As an inventor, one is in business – the business of inventing. And in business we should keep in mind that the Buyer’s expectations are always higher than the Seller’s expectations – and as the inventor… you are the seller of your product, and the potential licensee, or outright sale prospect, is the buyer.
So, it would follow that inventors must keep the licensee’s sensibilities and sensitivities in mind when presenting, whether for a licensing deal or an outright sale of your product. Inventors can’t drive the market, but can certainly profit from it!
The caveat is, of course, that if you have a new technology or something never before developed then you’re able to, perhaps, drive market forces – or in the best case you will have created a whole new market!
My son, Randy, manages a pawn shop in the Northwest. He has certainly learned a lot about values and peoples’ expectation of what they should receive in exchange for the item they want to pawn.
One day, Randy told me he learned that there are two types of value:
- Financial value.
- Sentimental value.
Financial value is driven by any number of things. Market forces, negotiated value, appraised value, over stocks (usually a result of market forces and/or a lack of demand for a product), novelty, and among many other forces there is “perceived value.”
This last point, perceived value, is where inventors run into trouble because it bumps up against value number 2, sentimental value.
Sentimental value is basically what something means to you, or the arbitrary value you place on something near and dear to your heart. And how much closer and intimate can you be with something than that thing you conceived of and built a prototype for, and of course want to profit from? And of course the validation you get from friends and family about your latest ‘brilliant’ idea helps increase your perceived (sentimental) value.
So, what to do? For me, it comes down to staying objective about the process. Being objective doesn’t mean you can’t be excited about your new idea/product, only that the reality is you can’t know the actual financial value just yet. The financial value of your product is ultimately determined by the marketplace. And how willing your licensee is to sign an agreement and risk resources to find out if there’s a market demand.
To stay as objective as possible, I run my ideas through four critical questions, a set of criteria, that if I can answer ‘Yes’ to, helps me decide whether or not to develop an idea in the first place. This doesn’t take the fun out the process, it only keeps things real.
Four Critical Questions:
- Are you solving a problem? (How do you know?)
- Are you filling a needed? (How do you know?)
- Are you fulfilling a dream? (How do you know?)
- Can this thing be manufactured and sold at a profit? (How do you know?)
Question number 4 is really the most important question to answer. It answers the the similar question – “Is your idea worthwhile?” In other words is there profit in this thing you want to develop?

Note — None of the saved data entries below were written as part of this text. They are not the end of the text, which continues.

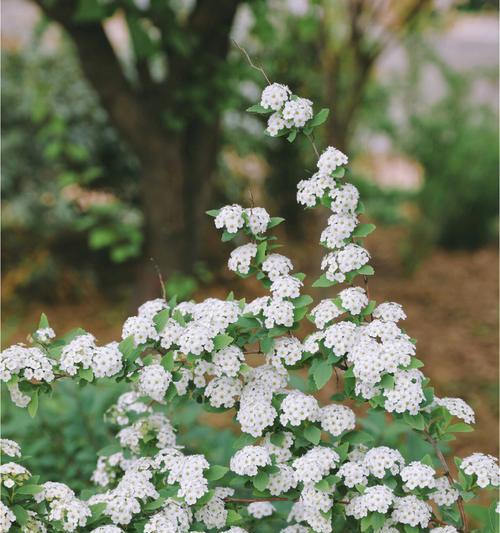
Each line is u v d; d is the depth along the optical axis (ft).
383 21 19.97
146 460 7.70
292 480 7.21
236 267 7.79
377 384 6.98
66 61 25.03
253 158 27.68
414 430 7.72
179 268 18.88
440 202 27.94
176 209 18.43
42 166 24.77
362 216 32.09
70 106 24.59
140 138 17.66
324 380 7.09
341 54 20.22
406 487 7.07
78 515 6.69
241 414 7.21
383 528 6.99
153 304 7.86
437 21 20.89
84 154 21.08
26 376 7.02
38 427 11.04
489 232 31.30
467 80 28.60
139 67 17.40
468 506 7.57
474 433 15.70
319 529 7.12
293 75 25.35
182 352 7.25
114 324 22.90
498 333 21.99
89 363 7.07
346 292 7.52
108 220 23.68
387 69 31.19
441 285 26.45
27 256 24.67
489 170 29.25
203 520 7.21
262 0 17.10
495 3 14.25
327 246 7.73
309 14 19.47
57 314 23.63
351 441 7.50
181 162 18.30
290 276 7.72
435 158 27.94
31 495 6.91
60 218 24.63
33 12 28.68
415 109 28.71
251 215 7.80
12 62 25.03
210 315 7.47
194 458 7.21
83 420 10.59
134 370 7.37
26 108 24.11
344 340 7.13
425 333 22.22
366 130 29.99
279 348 7.48
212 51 17.39
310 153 26.76
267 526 8.49
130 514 6.93
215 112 17.63
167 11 15.81
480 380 18.72
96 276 25.50
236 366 7.32
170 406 8.96
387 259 29.14
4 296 23.99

Can some or all of the interested parties profit from developing and delivering the product or experience?
When you have answered the above questions, developed your idea into a prototype/working model, your due diligence is in full swing and your meetings with potential licensees, or outright sale prospects, will go very smoothly because you will have answered some of the questions they will be asking themselves in order to decide whether or not to engage you and sign an agreement.
Stay excited. Start solving problems. Start filling needs. Start fulfilling dreams. Find a way to develop your next brilliant idea and deliver the experience at a profit.